____ GIVEN PASSAGE
Neurological irAEs have been reported in less than 2% of the patients who received Ipilimumab, Nivolumab and Pembrolizumab [41-45]. Melanocytes and Schwann cells are derived from the neural crest and share similar antigens [41-43]. Gangliosides expressed on melanocytes are highly immunogenic with subsequent antibody formation which may be responsible for initiating peripheral motor sensory neuropathies such as Guillain Barre Syndrome [41,43]. Also, in patients with ICPI-induced encephalitis, N-methyl-D-aspartate receptor (NMDAR) immunoglobulin G antibodies were detected in the cerebrospinal fluid which are also expressed on melanocytes [42,44]. Other neurological irAEs include Myasthenia Gravis-like syndrome [43], posterior reversible leukoencephalopathy [46], aseptic meningitis [21], radiculoneuropathy [47], transverse myelitis [43] and Bell’s palsy [40].
________
| REQUIREMENT 1 |
Answer these questions from the passage on neurological irAEs:
(a) In what share of patients receiving Ipilimumab, Nivolumab and Pembrolizumab have neurological irAEs been reported?
(b) From what structure are melanocytes and Schwann cells derived?
(c) What antibodies were detected in the cerebrospinal fluid of patients with ICPI-induced encephalitis?
| REQUIREMENT 2 |
Extend the passage on neurological irAEs with the next few sentences.
The rows come from a different source than the passage on neurological irAEs.
____ AVAILABLE DATA
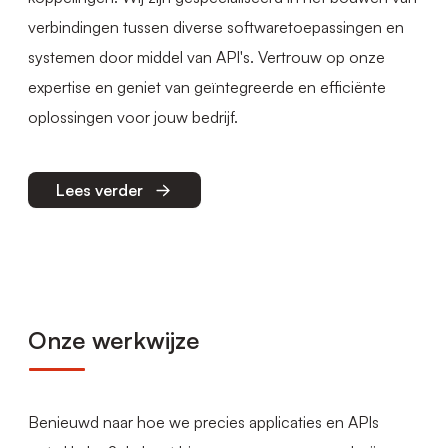
verbindingen tussen diverse softwaretoepassingen en
systemen door middel van API's. Vertrouw op onze
expertise en geniet van geïntegreerde en efficiënte
oplossingen voor jouw bedrijf.
Lees verder
Onze werkwijze
Benieuwd naar hoe we precies applicaties en APIs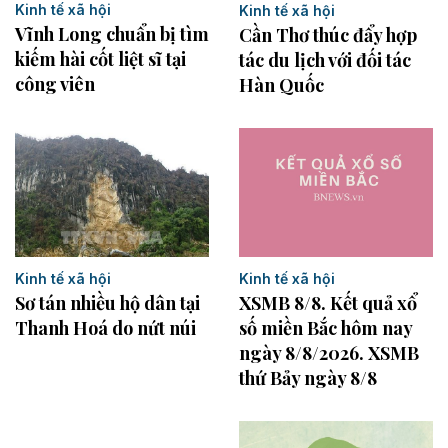
Kinh tế xã hội
Kinh tế xã hội
Vĩnh Long chuẩn bị tìm
Cần Thơ thúc đẩy hợp
kiếm hài cốt liệt sĩ tại
tác du lịch với đối tác
công viên
Hàn Quốc
Kinh tế xã hội
Kinh tế xã hội
Sơ tán nhiều hộ dân tại
XSMB 8/8. Kết quả xổ
Thanh Hoá do nứt núi
số miền Bắc hôm nay
ngày 8/8/2026. XSMB
thứ Bảy ngày 8/8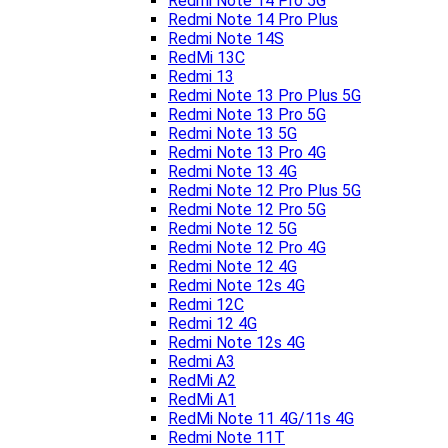
Redmi Note 14 Pro 5G
Redmi Note 14 Pro Plus
Redmi Note 14S
RedMi 13C
Redmi 13
Redmi Note 13 Pro Plus 5G
Redmi Note 13 Pro 5G
Redmi Note 13 5G
Redmi Note 13 Pro 4G
Redmi Note 13 4G
Redmi Note 12 Pro Plus 5G
Redmi Note 12 Pro 5G
Redmi Note 12 5G
Redmi Note 12 Pro 4G
Redmi Note 12 4G
Redmi Note 12s 4G
Redmi 12C
Redmi 12 4G
Redmi Note 12s 4G
Redmi A3
RedMi A2
RedMi A1
RedMi Note 11 4G/11s 4G
Redmi Note 11T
________
| ANSWER BOX 1 |
(a) Less than 2% of patients.
(b) The neural crest.
(c) N-methyl-D-aspartate receptor (NMDAR) immunoglobulin G antibodies.

| ANSWER BOX 2 |
Acute management includes discontinuation of ICPI and early administration of either oral prednisolone or IV methylprednisolone (1-2 mg/kg/day), depending on the severity of the symptoms, [41,43,45] which may result in complete neurological recovery [48]. Early specialist neurological assessment is also advised [7]. MRI spine and/or brain, nerve conduction studies and lumbar puncture may facilitate the diagnosis [41,43,45]. Plasmapheresis or intravenous immunoglobulin or supportive drugs such as pyridostigmine in the case of Myasthenia Gravis, may be required in cases which are refractory to corticosteroids [41,43,44]. In addition, in persistent grade 2 or severe cases, ICPI should be permanently discontinued [10,41,49-51].

Pneumonitis

Pneumonitis is a relatively uncommon irAE and reported in up to 5% of patients receiving treatment with Ipilimumab and in less than 5% of patients receiving Nivolumab or Pembrolizumab alone [7]. As with other irAEs combination treatment with Ipilimumab ad Nivolumab increases the incidence of pneumonitis to 5-10% [52-54]. The treatment of pneumonitis is based on the severity of the clinical manifestation.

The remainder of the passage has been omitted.